EXCERPT:
A usable model is a prerequisite. However, we would not be able to develop an AI program at ease if we only have the model. Like in traditional applications, data serving is always a critical piece. And we can see it is becoming an essential component in AI adoption nowadays. That is why we initiated the open-source project-Milvus to accelerate AI adoption.
The data challenge of AI adoption
Most of the data we try to process through AI technologies is unstructured. We expect the Milvus project to provide a solid foundation for unstructured data service.
People usually categorize data into three types, structured data, semi-structured data, and unstructured data. Structured data includes numbers, dates, strings, etc. Semi-structured data usually comprises text information in certain formats, such as various computer systems logs. Unstructured data involves pictures, video, voice, natural language, and any other data that could not be directly processed by the computer.
It is estimated unstructured data accounts for at least 80% of the overall digital data universe. For example, you may send and receive several kilobytes of text messages with your family, friends, or colleague every day. But even if you only take one photo on your mobile device, let’s say it’s iPhone 11 with a 12-megapixel camera, it would be several megabytes. And what if you take a video shot with 720p resolution?
People have developed technologies like relational databases, big data technologies to process structured data efficiently. And semi-structured data can be handled by text-based search engines like Lucene, Solr, Elastic Search, etc. However, for unstructured data, the large chunk of all data, people didn’t have effective analytical methods in the past. Until the rise of Deep Learning technology in recent years, the development of unstructured data processing had been unthinkable.

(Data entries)

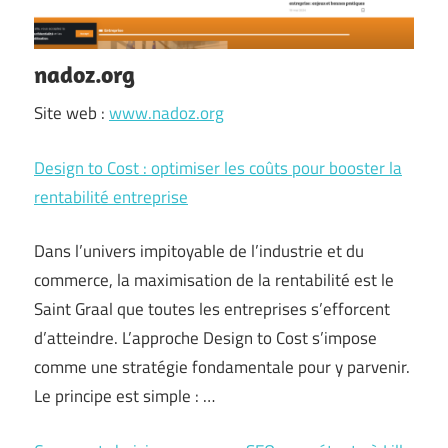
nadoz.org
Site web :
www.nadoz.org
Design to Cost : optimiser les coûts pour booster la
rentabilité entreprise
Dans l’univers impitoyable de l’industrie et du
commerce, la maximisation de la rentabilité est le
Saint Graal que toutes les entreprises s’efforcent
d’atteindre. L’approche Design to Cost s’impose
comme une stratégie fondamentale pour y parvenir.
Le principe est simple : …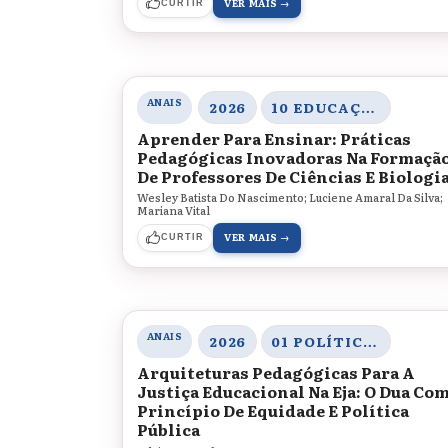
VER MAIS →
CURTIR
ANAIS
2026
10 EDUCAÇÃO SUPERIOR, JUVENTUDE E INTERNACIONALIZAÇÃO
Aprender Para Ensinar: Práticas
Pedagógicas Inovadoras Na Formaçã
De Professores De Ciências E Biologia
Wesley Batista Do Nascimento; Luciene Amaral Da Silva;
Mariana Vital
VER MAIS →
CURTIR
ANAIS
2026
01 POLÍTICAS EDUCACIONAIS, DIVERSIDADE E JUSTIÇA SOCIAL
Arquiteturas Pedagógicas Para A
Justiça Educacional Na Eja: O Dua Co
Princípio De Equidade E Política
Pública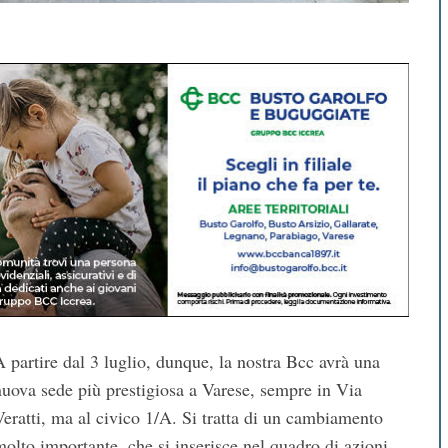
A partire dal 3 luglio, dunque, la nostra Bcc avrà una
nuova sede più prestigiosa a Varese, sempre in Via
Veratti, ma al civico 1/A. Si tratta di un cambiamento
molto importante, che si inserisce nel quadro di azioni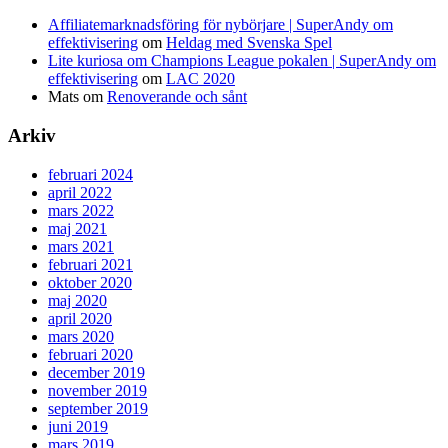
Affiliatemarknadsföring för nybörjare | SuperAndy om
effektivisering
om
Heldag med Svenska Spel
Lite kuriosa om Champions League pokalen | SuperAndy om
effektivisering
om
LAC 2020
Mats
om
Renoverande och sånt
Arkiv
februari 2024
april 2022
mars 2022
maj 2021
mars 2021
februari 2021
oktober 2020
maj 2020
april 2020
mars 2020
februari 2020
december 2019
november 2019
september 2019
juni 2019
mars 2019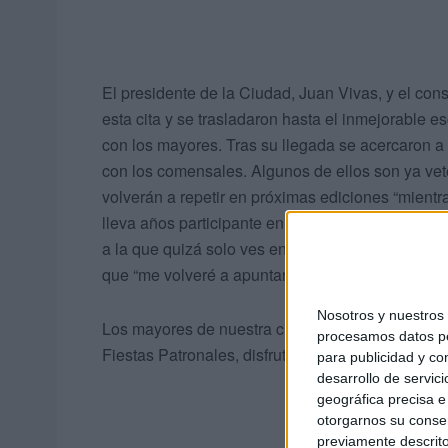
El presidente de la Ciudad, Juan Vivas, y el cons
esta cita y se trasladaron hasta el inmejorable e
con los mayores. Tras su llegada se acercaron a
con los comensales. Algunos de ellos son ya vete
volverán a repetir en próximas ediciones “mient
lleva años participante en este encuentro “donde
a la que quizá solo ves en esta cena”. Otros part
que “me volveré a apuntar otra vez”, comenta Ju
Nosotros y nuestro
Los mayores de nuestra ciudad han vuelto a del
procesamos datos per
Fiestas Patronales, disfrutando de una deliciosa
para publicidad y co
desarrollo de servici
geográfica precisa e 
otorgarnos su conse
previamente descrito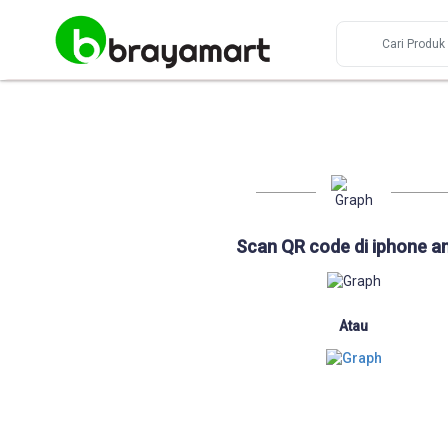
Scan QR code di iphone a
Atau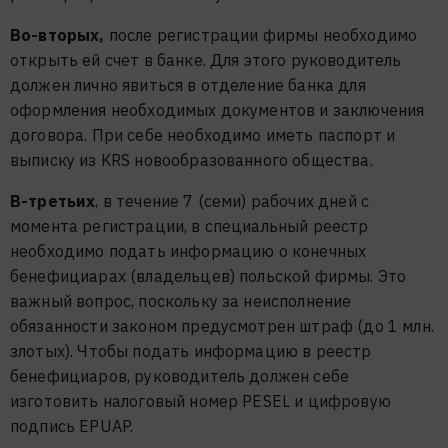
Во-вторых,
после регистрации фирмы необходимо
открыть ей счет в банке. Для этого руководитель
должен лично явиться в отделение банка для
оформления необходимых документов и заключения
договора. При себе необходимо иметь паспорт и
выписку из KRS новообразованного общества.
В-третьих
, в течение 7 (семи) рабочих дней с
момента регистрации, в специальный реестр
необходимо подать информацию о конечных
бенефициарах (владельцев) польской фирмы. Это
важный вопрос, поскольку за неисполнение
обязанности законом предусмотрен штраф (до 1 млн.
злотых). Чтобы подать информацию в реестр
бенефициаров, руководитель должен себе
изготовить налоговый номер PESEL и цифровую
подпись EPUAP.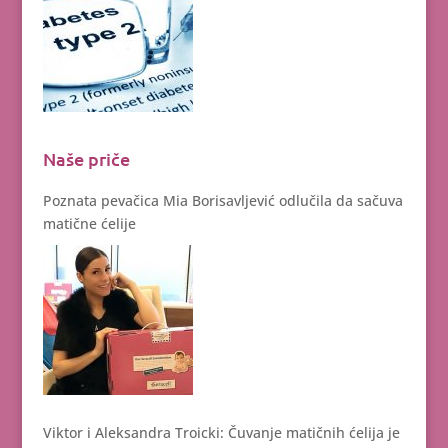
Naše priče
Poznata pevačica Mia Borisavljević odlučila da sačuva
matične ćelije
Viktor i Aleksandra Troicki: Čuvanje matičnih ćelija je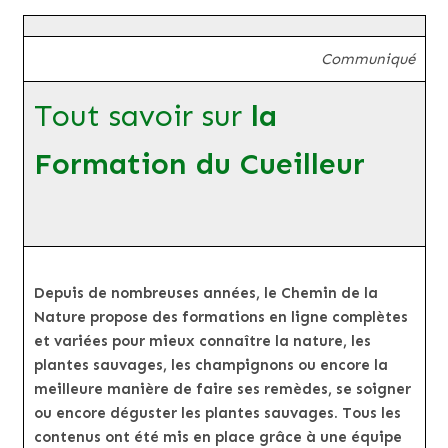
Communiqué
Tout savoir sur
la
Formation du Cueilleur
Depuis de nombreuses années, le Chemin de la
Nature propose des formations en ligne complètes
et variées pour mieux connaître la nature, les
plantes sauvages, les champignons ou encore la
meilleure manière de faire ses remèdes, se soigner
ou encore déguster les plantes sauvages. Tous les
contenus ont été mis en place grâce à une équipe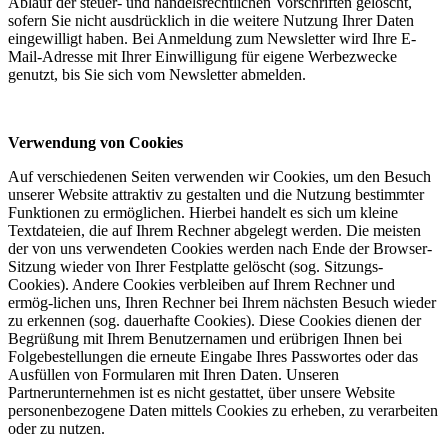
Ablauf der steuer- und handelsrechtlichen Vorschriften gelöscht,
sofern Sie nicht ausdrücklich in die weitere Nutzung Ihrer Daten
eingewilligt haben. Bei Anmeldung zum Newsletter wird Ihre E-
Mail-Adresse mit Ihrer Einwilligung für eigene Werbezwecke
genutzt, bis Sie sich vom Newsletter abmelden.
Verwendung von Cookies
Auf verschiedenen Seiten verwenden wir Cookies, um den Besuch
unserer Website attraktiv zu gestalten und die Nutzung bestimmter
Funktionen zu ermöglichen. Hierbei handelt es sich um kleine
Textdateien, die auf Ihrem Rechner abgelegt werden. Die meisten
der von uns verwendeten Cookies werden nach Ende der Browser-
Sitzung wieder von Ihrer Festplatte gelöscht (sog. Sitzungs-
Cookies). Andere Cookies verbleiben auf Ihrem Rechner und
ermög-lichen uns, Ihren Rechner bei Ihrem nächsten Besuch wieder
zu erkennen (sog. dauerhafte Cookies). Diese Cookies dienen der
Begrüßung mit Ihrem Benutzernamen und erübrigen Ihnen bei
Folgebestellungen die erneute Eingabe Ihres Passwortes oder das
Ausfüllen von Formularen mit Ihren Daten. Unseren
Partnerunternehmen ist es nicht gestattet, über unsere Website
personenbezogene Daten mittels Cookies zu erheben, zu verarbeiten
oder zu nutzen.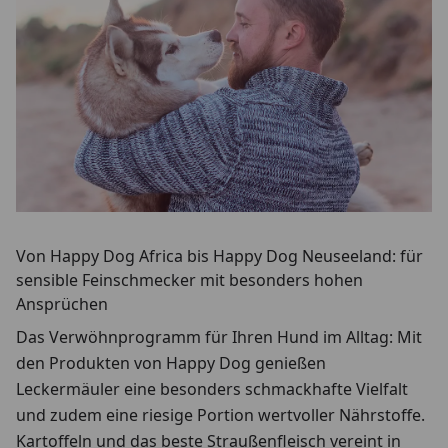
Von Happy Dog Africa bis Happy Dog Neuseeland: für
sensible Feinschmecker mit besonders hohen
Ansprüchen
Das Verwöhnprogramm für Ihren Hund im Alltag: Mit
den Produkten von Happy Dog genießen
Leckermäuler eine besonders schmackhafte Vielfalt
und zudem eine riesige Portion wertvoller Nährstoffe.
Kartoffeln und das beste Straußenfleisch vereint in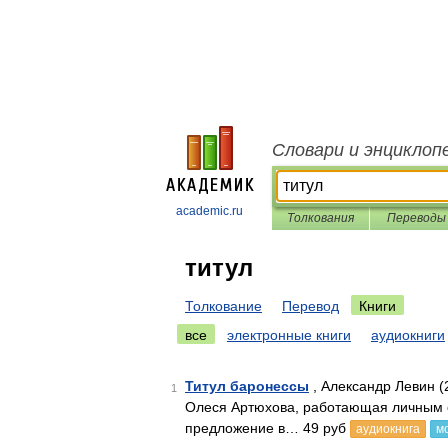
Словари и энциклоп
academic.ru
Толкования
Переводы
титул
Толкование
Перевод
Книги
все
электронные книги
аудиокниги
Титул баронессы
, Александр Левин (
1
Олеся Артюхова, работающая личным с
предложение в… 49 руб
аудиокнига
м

APPLY WHAT YOU READ:
1. In the Milvus excerpt, substitute "images" for "pictures" in everything from "People usually categorize" down to "by the computer.".
2. According to the Milvus excerpt, what share of the overall digital data universe is unstructured data estimated to account for?
3. Carry on the Milvus excerpt from its last sentence.
The rows were taken from a separate source.

ANSWERS TO EACH TASK:
1.
People usually categorize data into three types, structured data, semi-structured data, and unstructured data. Structured data includes numbers, dates, strings, etc. Semi-structured data usually comprises text information in certain formats, such as various computer systems logs. Unstructured data involves images, video, voice, natural language, and any other data that could not be directly processed by the computer.

2. At least 80%.

3.
Unstructured data service
Embedding, a Deep Learning jargon, refers to transforming unstructured data into feature vectors through the models. Since a feature vector is a numeric array, it’s easy to be processed by computers. Thus the analysis of unstructured data could be translated to vector computation.
One most common argument is feature vector seems to be the intermediate result in the unstructured data processing. Is it necessary to build up a general-purpose vector similarity search engine? Should it be included in the models?
From my perspective, a feature vector is not just the intermediate result. It is the knowledge representation of unstructured data in Deep Learning scenarios. It’s also known as feature learning.
Another argument is since a feature vector also contains numerical values, why not perform vector computation upon existing data processing platforms like databases or computing frameworks such as Spark.
To be precise, a vector consists of a list of numbers. It leads to two significant differences between vector computation and numerical operations.
First, the most frequent operations of vectors and numbers are different. For numbers, addition, subtraction, multiplication, and division are the most common operations. But for vectors, the most common requirement is to calculate the similarity. You see, here I am giving the formula for computing Euclidean distance, and the computation of vectors is much higher than the ordinary numerical calculation.
Secondly, the index organization of the data is different. Between two numbers, we can compare the values with each other. So we could create the number index based on the algorithm like the B tree. But between the two vectors, we could not perform the comparison. We can only calculate the similarity between them. So the vector index is usually based on algorithms like the approximate nearest neighbor ANN algorithm.
Because of these significant differences, we find it hard to meet the requirements of vector analysis with the traditional database and big data technologies. The algorithms they support and the scenarios they focus on are all different.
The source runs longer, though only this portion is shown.